Ce à quoi Marine Tondelier, la patronne des verts français, a répondu en commentant la décision de Bruno Retailleau, ministre de l’Intérieur, d’expulser un des influenceurs, Doualem, qu’il ne faut pas traiter les gens comme «des colis de La Redoute». La citation de Marine Tondelier, dans son entièreté, vaut le détour: «Quand vous avez un ressortissant d’un pays, que vous voulez le renvoyer dans son pays, ça se fait avec l’accord du pays. Les gens ne sont pas des colis La Redoute.

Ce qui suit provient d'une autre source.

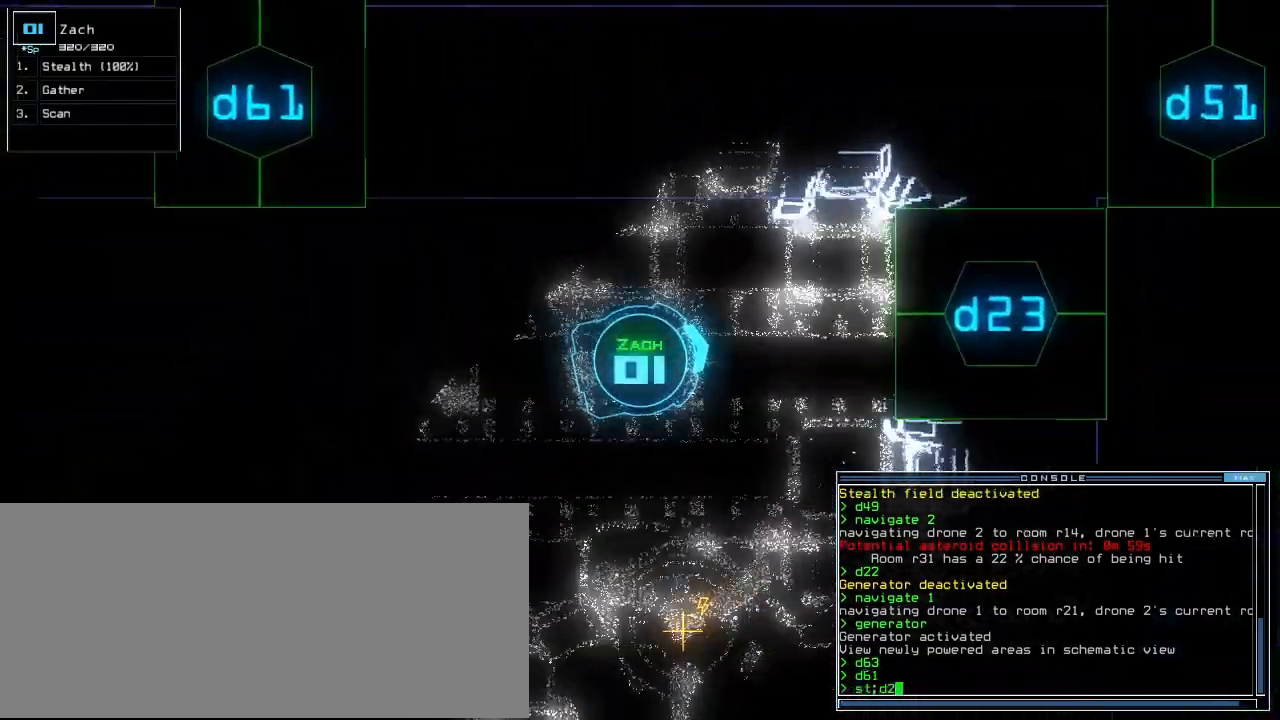
{"keys": [], "events": [[60, "3", "up"], [200, "right", "down"], [280, "right", "up"], [440, "up", "up"]]}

Vous ne pouvez pas dire: tiens, je l’envoie, retour à l’expéditeur.»

Les deux formules, plus clivantes l’une que l’autre, reflètent les fractures de la société française sur la question algérienne. D’un côté, une perception de danger imminent, incarnant un torrent de clichés négatifs, avec des raccourcis et des formules à provoquer un courant électrique. De l’autre, une forme de déni absolu, d’autisme assumé à travers une vision sélective avec d’étanches œillères. Les droites (classique et extrême) veulent un discours de vérité et de réalisme sur l’Algérie et son régime autoritaire. Tandis qu’une partie de la gauche, dans son versant extrême, minoritaire mais agissante, cultive une éternelle utopie sur une Algérie fantasmée.

Ce n’est donc pas un hasard si, dans sa réplique à cette crise entre Alger et Paris, le régime algérien a volontairement voulu cantonner ses enjeux aux lubies d’une extrême droite prisonnière de ses rêves avortés d’une Algérie éternellement française. Cela permet d’invoquer les affres du passé, de mobiliser sur une haine coloniale et de ne pas affronter les propres échecs de la gouvernance algérienne indépendante.

Une partie de la gauche, notamment issue de La France insoumise, s’est donné pour mission de défendre le régime d’Alger et de lui trouver des excuses dans son bras de fer avec les autorités françaises. Pire, elle a entamé un plaidoyer pro-algérien qui se veut avant tout un règlement de comptes politique en interne avec son adversaire de droite. À gauche, cette crise franco-algérienne a révélé les relais français du régime d’Alger à Paris. Une niche d’extrême gauche prête à vendre toutes les chimères, à faire avaler toutes les couleuvres pour excuser le comportement agressif des autorités algériennes.